Reflections - October 9, 2016

“Jesus, Master! Have pity on us!”  Lk. 17:13
The Gospel presents to us with the healing of the ten lepers.  This text of the Gospel of Luke is enriched with the First Reading that speaks to us of the healing of Naaman, the head of the Syrian army and a pagan that found in the mercy of our God healing and conversion.  As a sign of his appreciation Naaman tells Elisha:  “….I will build an altar to the Lord and I will no longer offer holocaust or sacrifice to any other god except to the Lord”.
Also in this week’s Gospel we find ten lepers.  Who were these men?  They were not, as in the case of the First Reading, important men.  They were humble people who had lost everything, economy, family, and friends and who were separated from society.  They “were called impure”.  However, faith and hope come back to play an important role against the fatalism of resigning themselves to their disease thinking that nothing could be done.  Jesus, coming from Jerusalem, meets up with them.  Jesus saw in their faces their suffering and in the plan of salvation was “compassion”.  This gesture of compassion translated into “liberating the people of their suffering”.

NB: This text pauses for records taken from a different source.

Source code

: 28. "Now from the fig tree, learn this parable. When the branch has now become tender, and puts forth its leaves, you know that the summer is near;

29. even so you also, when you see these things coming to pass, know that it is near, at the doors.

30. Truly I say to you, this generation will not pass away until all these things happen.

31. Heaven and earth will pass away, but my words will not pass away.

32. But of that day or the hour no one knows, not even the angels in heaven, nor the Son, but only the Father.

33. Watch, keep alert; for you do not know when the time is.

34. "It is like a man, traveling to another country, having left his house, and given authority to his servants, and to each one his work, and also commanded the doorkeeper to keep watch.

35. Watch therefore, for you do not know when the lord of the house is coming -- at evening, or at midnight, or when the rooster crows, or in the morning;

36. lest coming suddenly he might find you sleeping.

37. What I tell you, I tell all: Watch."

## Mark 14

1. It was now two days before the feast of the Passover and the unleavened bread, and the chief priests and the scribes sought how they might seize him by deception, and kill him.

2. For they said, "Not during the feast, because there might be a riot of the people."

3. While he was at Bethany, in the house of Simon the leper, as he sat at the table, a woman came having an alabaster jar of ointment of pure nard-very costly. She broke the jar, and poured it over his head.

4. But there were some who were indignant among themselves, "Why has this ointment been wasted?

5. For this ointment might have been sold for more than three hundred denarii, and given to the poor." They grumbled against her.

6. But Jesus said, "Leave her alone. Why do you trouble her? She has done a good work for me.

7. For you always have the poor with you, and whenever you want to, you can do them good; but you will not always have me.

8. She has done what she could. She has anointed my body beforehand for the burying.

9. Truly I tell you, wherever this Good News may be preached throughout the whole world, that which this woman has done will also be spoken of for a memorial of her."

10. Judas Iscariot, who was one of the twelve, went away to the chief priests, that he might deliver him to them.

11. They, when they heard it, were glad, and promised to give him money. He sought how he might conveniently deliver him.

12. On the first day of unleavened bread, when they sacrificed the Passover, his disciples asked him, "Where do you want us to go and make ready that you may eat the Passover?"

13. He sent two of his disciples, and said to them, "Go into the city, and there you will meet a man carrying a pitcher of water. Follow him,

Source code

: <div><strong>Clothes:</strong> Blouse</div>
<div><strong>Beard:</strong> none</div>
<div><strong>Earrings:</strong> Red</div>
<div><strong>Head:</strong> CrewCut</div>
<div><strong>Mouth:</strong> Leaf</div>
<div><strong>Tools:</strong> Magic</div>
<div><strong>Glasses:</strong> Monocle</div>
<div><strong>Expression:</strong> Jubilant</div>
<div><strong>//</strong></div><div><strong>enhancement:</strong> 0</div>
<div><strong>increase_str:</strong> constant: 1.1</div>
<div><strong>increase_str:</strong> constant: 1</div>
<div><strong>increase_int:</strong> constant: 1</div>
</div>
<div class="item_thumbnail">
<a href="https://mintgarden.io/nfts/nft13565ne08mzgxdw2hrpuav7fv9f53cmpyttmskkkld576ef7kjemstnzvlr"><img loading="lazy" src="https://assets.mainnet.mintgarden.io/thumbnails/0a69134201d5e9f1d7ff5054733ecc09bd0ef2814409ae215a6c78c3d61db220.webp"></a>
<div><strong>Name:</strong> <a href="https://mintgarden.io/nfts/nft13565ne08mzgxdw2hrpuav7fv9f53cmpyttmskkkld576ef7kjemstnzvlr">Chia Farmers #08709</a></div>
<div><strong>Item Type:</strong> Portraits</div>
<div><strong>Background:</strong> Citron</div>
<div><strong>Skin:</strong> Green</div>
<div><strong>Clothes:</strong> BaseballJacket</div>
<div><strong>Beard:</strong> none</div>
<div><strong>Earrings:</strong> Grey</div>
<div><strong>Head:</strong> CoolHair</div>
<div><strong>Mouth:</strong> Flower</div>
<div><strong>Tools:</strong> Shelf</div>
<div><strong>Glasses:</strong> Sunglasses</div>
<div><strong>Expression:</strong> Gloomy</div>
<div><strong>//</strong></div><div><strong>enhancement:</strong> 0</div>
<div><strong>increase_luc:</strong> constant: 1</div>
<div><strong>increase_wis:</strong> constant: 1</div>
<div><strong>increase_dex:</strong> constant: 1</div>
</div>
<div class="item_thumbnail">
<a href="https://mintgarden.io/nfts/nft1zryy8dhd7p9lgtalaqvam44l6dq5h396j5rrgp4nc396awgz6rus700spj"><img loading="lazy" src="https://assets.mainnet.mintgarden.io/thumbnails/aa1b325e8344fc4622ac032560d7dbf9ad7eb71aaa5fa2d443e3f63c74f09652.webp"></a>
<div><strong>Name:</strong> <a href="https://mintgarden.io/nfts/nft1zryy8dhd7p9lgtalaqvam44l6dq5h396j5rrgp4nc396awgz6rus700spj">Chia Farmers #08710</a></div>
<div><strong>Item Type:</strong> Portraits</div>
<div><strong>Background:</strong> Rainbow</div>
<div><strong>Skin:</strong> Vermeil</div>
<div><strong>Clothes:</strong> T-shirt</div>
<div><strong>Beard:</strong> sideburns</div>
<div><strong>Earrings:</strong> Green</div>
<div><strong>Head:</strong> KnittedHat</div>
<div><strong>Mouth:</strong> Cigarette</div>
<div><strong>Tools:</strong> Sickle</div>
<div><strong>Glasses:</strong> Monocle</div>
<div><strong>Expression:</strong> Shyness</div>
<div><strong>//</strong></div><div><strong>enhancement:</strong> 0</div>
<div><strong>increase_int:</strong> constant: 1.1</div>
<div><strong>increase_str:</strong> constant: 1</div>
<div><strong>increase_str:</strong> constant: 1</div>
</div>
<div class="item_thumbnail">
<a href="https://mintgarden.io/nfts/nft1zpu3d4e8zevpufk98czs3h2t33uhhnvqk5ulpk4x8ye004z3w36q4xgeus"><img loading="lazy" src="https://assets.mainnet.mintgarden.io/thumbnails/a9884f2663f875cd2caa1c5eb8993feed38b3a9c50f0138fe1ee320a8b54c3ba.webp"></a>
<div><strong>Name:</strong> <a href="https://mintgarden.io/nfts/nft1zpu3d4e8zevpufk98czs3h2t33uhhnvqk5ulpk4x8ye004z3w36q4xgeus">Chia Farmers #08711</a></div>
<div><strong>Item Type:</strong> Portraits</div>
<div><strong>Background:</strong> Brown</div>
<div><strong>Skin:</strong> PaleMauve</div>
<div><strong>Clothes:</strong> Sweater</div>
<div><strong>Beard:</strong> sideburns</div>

They were freed from their illness, but of the ten healed lepers only “a foreigner returned to give thanks to God”.  That is why Jesus told the Samaritan:  “Stand up and go; your faith has saved you”.
This grateful man is healed and saved, and as a friend would say:  “he won the big prize of the lotto”.  Of course, the prize that Jesus gives him is much more.  It is eternal life.  Remember:  “a grateful human being has a special place in the heart of Christ”.
Also in this affirmation of Jesus, “your faith has saved you”, there is something that I would like to highlight.  For the people of Israel sin and forgiveness was understood to be a debt with God contracted by you or by an ancestor as a result of an offense against the law.  In this way these brothers lived in a permanent state of sin or of debt to God and no one dared to have contact with them as a measure of hygiene and to not become contaminated by their sin.  Remember the famous phrase of Jesus to the Apostles about the blind man from birth:  “Neither he nor his parents sinned; it is so that the works of God might be made visible through him.”  Jn. 9:3.
I feel that when Jesus forgives unconditionally or frees someone from the power of evil He is forgetting all of that person’s past.  The only thing that is needed is faith and repentance:  “Stand up and go; your faith has saved you”.  This is a profound teaching that Jesus gives us about compassion and solidarity for those who suffer as victims of disease or of sin.
We should ask ourselves as we receive communion today:  “How do I practice compassion and solidarity with those who suffer?  Does the suffering of my brothers and sisters touch me?  Do I try to help them to find the Lord?  When I pray do I give thanks to the Lord for so many blessings, my family, health…..and faith, a gift from God?